## Problem to solve
Report each line below that contains the word "item", copying the line in full. Case counts.

## Dataset entries
[Start of section]
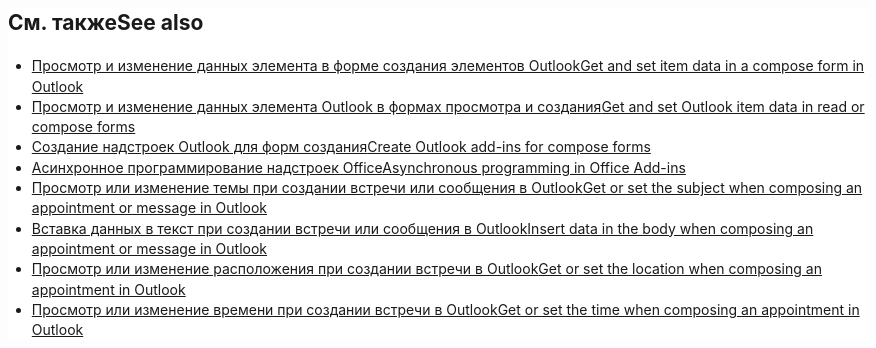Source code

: 
## <a name="see-also"></a><span data-ttu-id="a04f6-142">См. также</span><span class="sxs-lookup"><span data-stu-id="a04f6-142">See also</span></span>

- [<span data-ttu-id="a04f6-143">Просмотр и изменение данных элемента в форме создания элементов Outlook</span><span class="sxs-lookup"><span data-stu-id="a04f6-143">Get and set item data in a compose form in Outlook</span></span>](get-and-set-item-data-in-a-compose-form.md)
- [<span data-ttu-id="a04f6-144">Просмотр и изменение данных элемента Outlook в формах просмотра и создания</span><span class="sxs-lookup"><span data-stu-id="a04f6-144">Get and set Outlook item data in read or compose forms</span></span>](item-data.md)
- [<span data-ttu-id="a04f6-145">Создание надстроек Outlook для форм создания</span><span class="sxs-lookup"><span data-stu-id="a04f6-145">Create Outlook add-ins for compose forms</span></span>](compose-scenario.md)
- [<span data-ttu-id="a04f6-146">Асинхронное программирование надстроек Office</span><span class="sxs-lookup"><span data-stu-id="a04f6-146">Asynchronous programming in Office Add-ins</span></span>](../develop/asynchronous-programming-in-office-add-ins.md)
- [<span data-ttu-id="a04f6-147">Просмотр или изменение темы при создании встречи или сообщения в Outlook</span><span class="sxs-lookup"><span data-stu-id="a04f6-147">Get or set the subject when composing an appointment or message in Outlook</span></span>](get-or-set-the-subject.md)
- [<span data-ttu-id="a04f6-148">Вставка данных в текст при создании встречи или сообщения в Outlook</span><span class="sxs-lookup"><span data-stu-id="a04f6-148">Insert data in the body when composing an appointment or message in Outlook</span></span>](insert-data-in-the-body.md)
- [<span data-ttu-id="a04f6-149">Просмотр или изменение расположения при создании встречи в Outlook</span><span class="sxs-lookup"><span data-stu-id="a04f6-149">Get or set the location when composing an appointment in Outlook</span></span>](get-or-set-the-location-of-an-appointment.md)
- [<span data-ttu-id="a04f6-150">Просмотр или изменение времени при создании встречи в Outlook</span><span class="sxs-lookup"><span data-stu-id="a04f6-150">Get or set the time when composing an appointment in Outlook</span></span>](get-or-set-the-time-of-an-appointment.md)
[End of section]
## Written solution
- [<span data-ttu-id="a04f6-143">Просмотр и изменение данных элемента в форме создания элементов Outlook</span><span class="sxs-lookup"><span data-stu-id="a04f6-143">Get and set item data in a compose form in Outlook</span></span>](get-and-set-item-data-in-a-compose-form.md)
- [<span data-ttu-id="a04f6-144">Просмотр и изменение данных элемента Outlook в формах просмотра и создания</span><span class="sxs-lookup"><span data-stu-id="a04f6-144">Get and set Outlook item data in read or compose forms</span></span>](item-data.md)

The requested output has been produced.